Очень правильный вывод, что Афганистан, по сути дела, явился полигоном для испытания оружия и военной техники как для СССР, так и для США. Приобретался боевой опыт, происходила модернизация того, что там находилось.
Мы входили в Афганистан друзьями, находились там друзьями, уходили друзьями и остаемся таковыми. В этом никакого сомнения нет. Я летал в Афганистан уже после вывода войск. Был в Кабуле, был в Кандагаре, с переводчиком одним. Ходил к афганцам, встречался с губернатором… Как видите, я жив и здоров, вернулся оттуда, это непростой фактор.
А потом эти встречи с главарями банд в каких-то укромных местах, засекреченных, это тоже непростое дело, однако они не захватили меня заложником, хотя могли бы это сделать многократно и получить выкуп какой-то, да и сыграть на этом политически. Но они этого не сделали. Потому что среди афганцев есть очень много людей, которые реально и правильно оценивают ситуацию.
По моему мнению, в том, что произошло в первые годы нашего пребывания там, в том числе и при вводе, во многом повинен Бабрак Кармаль. Ведь он лучше знал свой народ, он лучше знал традиции и обычаи, он должен был подсказать, где имеются силы духовные, социальные, которые мы должны были использовать, чтобы умиротворить. Он же этого не сделал. Наоборот, он старался как-то подтолкнуть нас к действиям, больше и больше, чтобы себя оградить и создать условия безопасности для своей личной жизни…
Он очень неудачный лидер оказался. Он оказался позером, думающим только о себе. Секрета нет, он мог принять позу перед зеркалом и сказать: а чем я не Ленин?..
Он мог говорить, говорить, много говорить и ничего не делать, не решать никаких задач. У нас, кстати, тоже некоторые умели очень долго и пусто говорить, но совершенно не решать никаких задач.
О Бабраке как о лидере сложилось самое мрачное представление и сожаление, что совершена ошибка, что он был поставлен у руля.

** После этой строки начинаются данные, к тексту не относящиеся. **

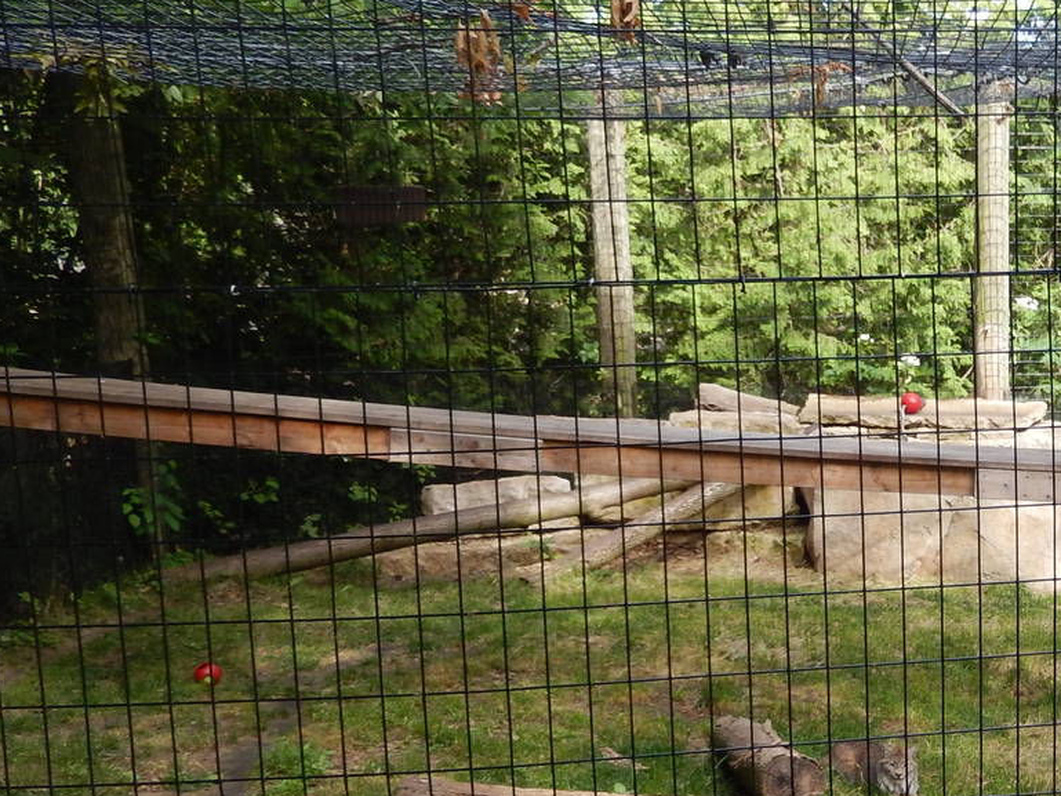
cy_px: 548
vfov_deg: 27.8
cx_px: 1098
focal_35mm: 52
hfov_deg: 33.2
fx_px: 1594
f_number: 3.4
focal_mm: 4.5
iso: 125
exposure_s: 1/200
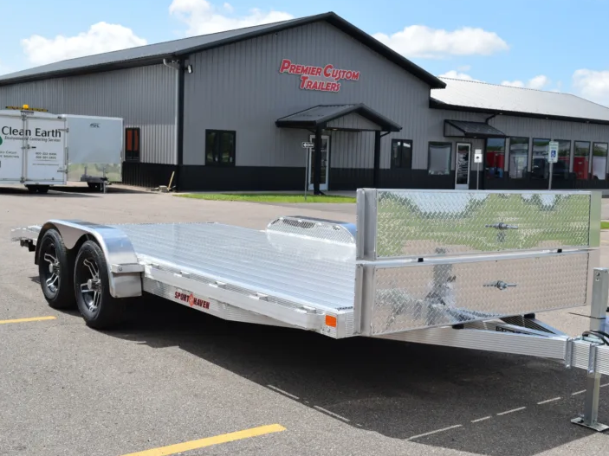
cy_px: 225
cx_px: 345
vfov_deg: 31.5
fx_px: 809
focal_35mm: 46
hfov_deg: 41.2
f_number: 10
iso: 200
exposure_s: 1/400
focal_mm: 28
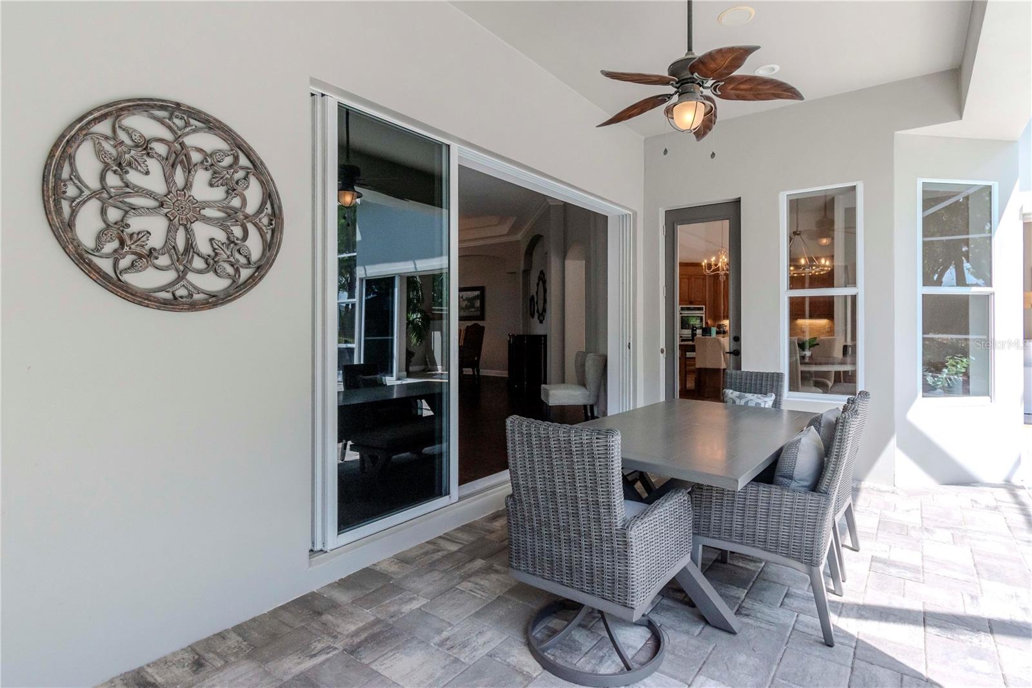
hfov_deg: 90.0
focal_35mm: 18
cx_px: 516
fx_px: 516
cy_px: 344
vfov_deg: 67.4
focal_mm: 12
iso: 500
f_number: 7.1
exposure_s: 1/500
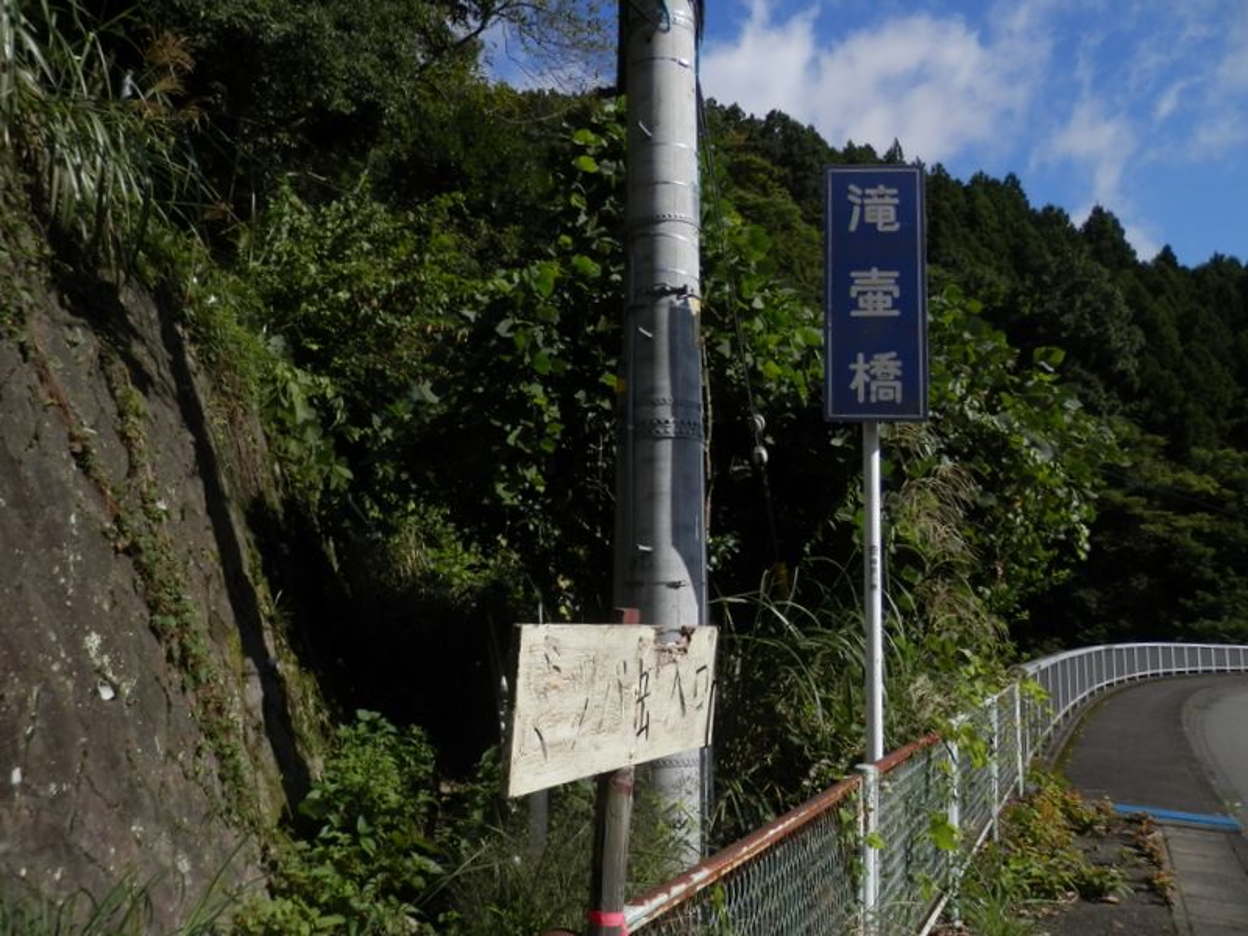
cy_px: 468
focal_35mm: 25
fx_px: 901
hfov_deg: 69.4
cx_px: 624
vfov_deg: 54.9
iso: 80
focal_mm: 4.5
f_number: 8.7
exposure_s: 1/200
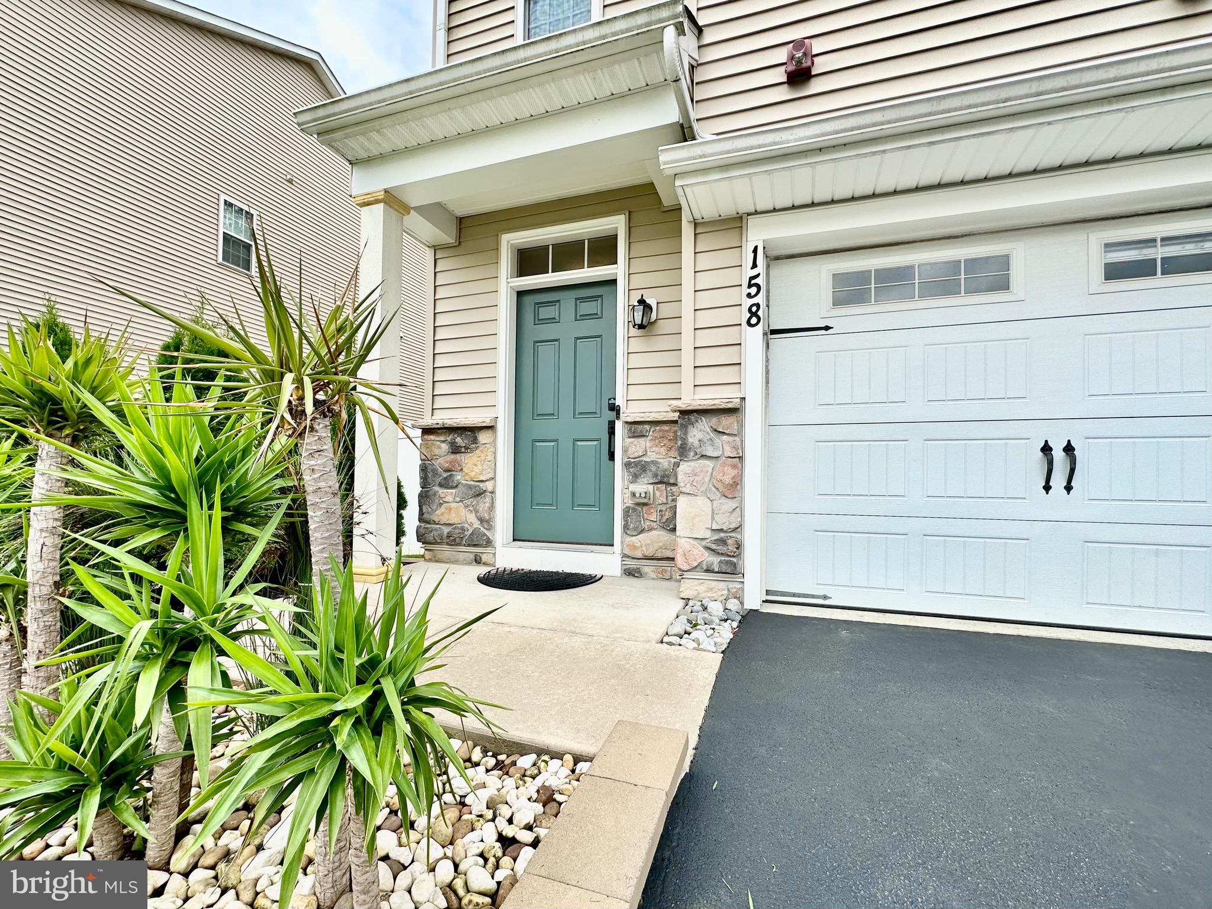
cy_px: 454
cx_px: 606
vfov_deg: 85.7
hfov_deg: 102.1
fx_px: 490
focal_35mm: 14
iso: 40
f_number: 2.2
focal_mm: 2.22
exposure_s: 1/711
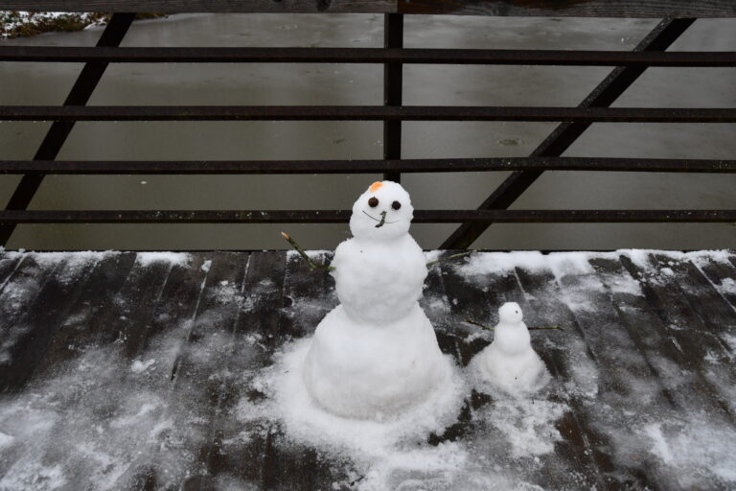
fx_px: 736
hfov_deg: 53.1
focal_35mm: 36
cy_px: 246
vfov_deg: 36.9
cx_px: 368
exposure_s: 1/160
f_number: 6.3
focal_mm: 24
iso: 320
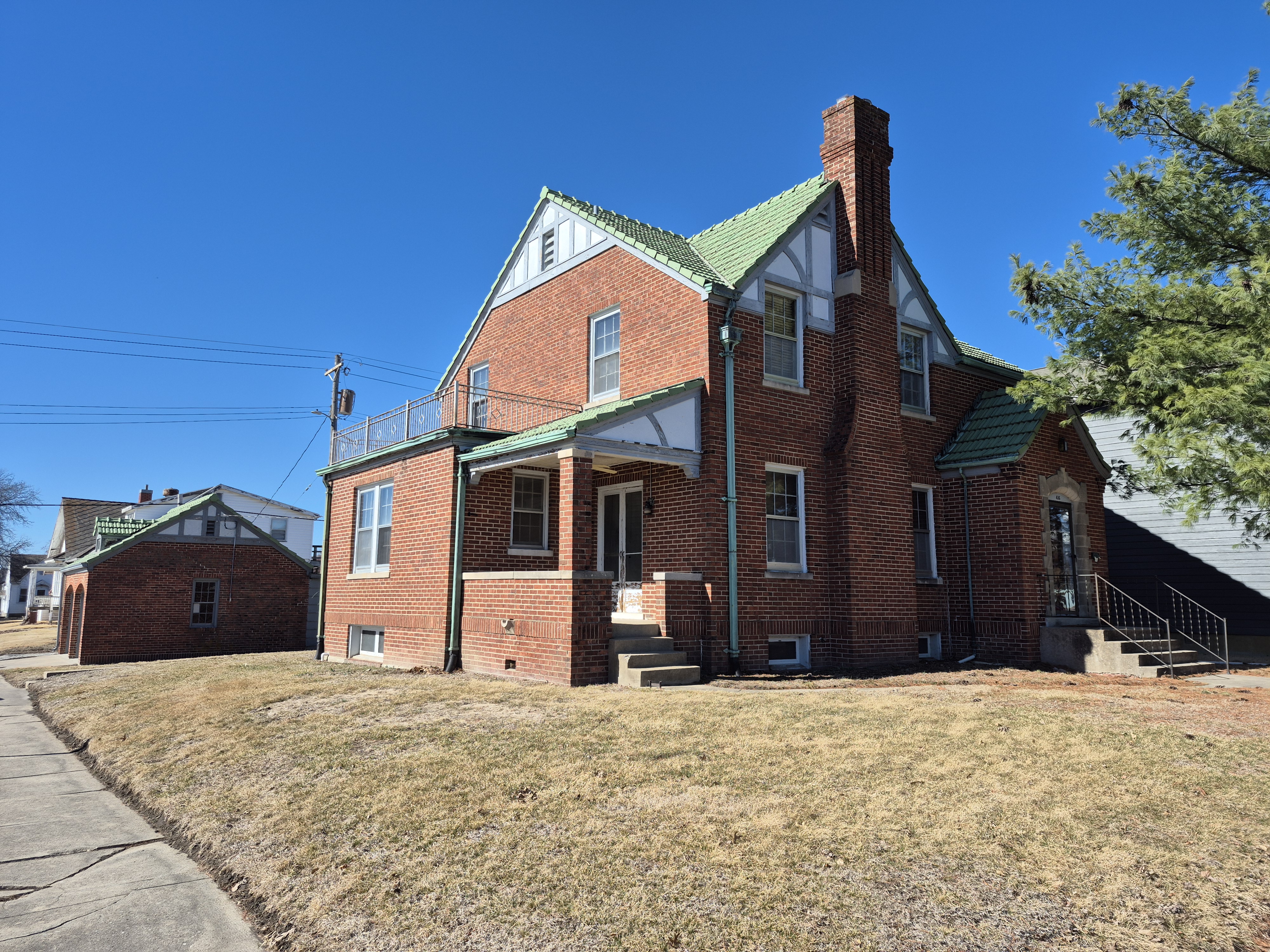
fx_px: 844
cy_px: 476
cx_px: 635
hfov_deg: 73.9
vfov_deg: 58.9
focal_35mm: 23
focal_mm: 5.4
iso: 25
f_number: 1.8
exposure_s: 1/1516
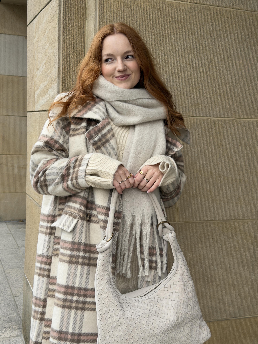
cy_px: 172
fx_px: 477
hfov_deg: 30.3
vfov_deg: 39.7
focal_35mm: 48
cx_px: 129
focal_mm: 6.76
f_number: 1.78
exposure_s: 1/349
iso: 64
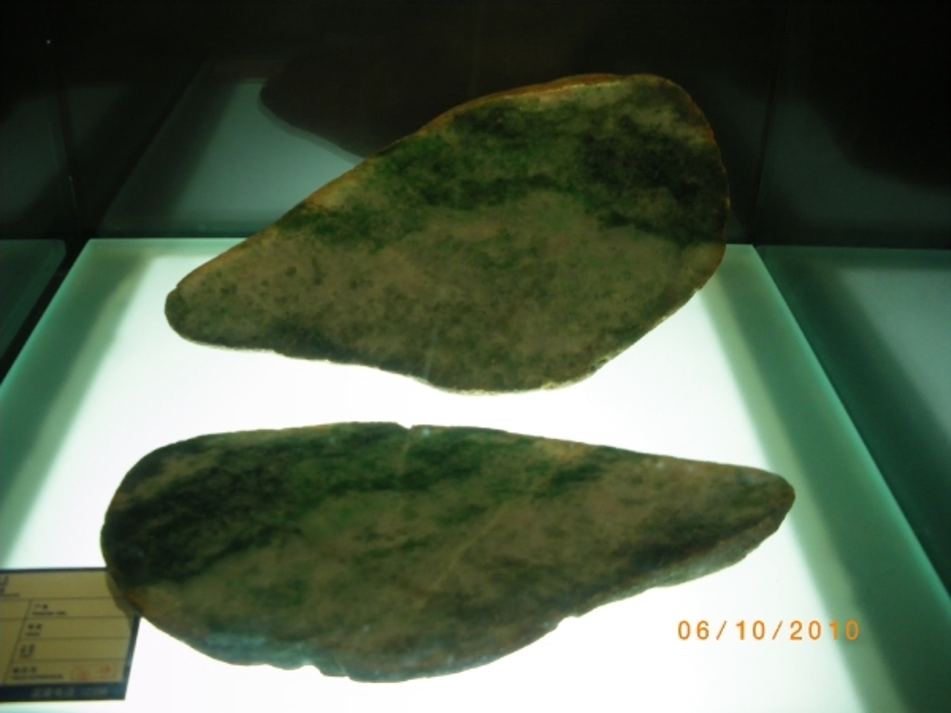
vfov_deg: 39.7
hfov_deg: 51.4
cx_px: 476
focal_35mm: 36
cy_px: 356
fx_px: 989
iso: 200
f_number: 3.5
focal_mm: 6.3
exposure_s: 1/50
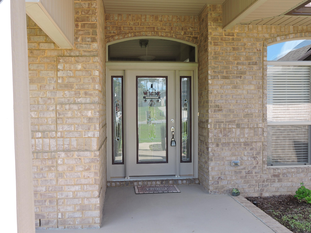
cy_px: 116
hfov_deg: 55.4
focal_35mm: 33
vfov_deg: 42.9
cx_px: 156
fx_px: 296
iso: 100
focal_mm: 5.9
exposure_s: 1/125
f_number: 3.6
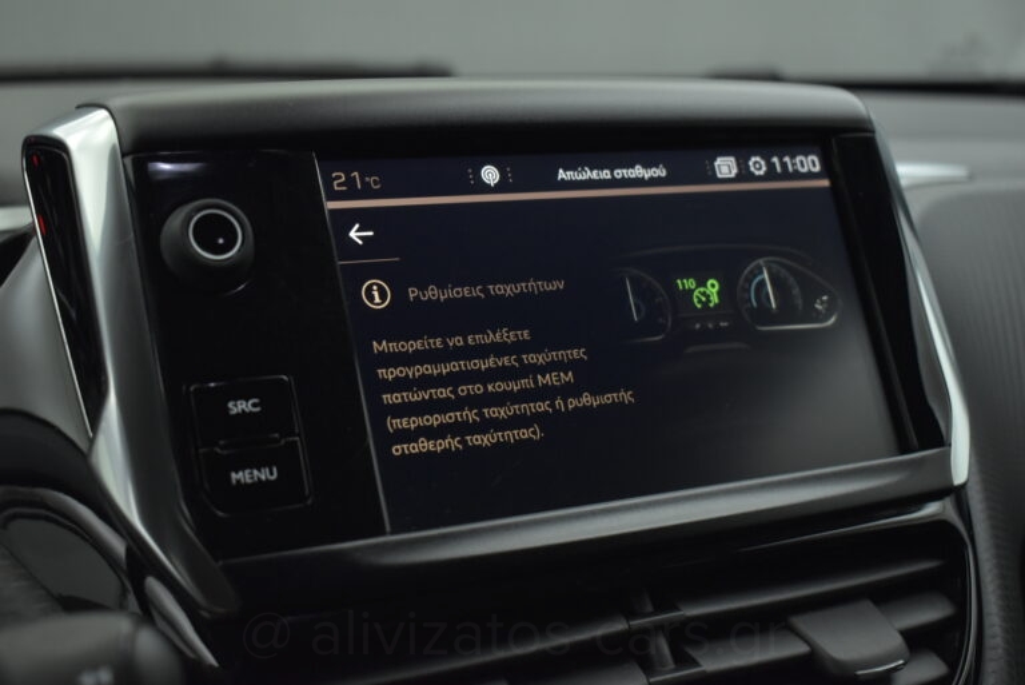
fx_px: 1453
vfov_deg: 26.5
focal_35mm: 51
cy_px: 342
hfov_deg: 38.9
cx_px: 512
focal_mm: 34
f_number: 4.5
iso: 1600
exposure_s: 1/125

Не могу судить, от кого конкретно исходила инициатива о вводе войск, говорить о ком-то с моей стороны было бы сейчас некорректно. Генеральный штаб патологически не переносил этого решения, но он был вынужден быть исполнителем или быть во главе исполнения этого решения. Политическое решение определило наши дальнейшие действия. Мы же выполняли поставленную нам задачу.